» INSTRUCTION:
For the word "ntroduzione", count the lines below that contain it. Give the number alone.

[Stored records]

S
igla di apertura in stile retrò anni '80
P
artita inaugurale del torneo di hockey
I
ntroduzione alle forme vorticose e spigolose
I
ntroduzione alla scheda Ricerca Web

==

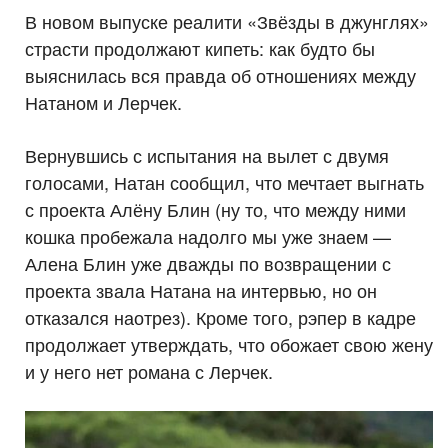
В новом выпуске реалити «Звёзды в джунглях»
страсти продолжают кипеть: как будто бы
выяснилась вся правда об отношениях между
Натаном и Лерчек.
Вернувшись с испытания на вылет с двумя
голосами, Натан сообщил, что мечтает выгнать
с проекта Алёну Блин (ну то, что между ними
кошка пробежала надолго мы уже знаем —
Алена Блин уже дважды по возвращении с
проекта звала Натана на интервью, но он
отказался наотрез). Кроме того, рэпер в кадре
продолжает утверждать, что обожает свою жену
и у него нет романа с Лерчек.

---

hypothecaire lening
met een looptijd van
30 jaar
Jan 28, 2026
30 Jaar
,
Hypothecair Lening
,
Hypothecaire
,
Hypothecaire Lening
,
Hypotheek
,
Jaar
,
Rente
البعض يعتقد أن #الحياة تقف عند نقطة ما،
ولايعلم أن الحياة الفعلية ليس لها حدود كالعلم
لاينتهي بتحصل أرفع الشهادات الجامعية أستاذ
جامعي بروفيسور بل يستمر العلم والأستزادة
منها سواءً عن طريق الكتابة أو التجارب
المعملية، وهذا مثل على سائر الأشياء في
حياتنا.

» RESPONSE AREA:
2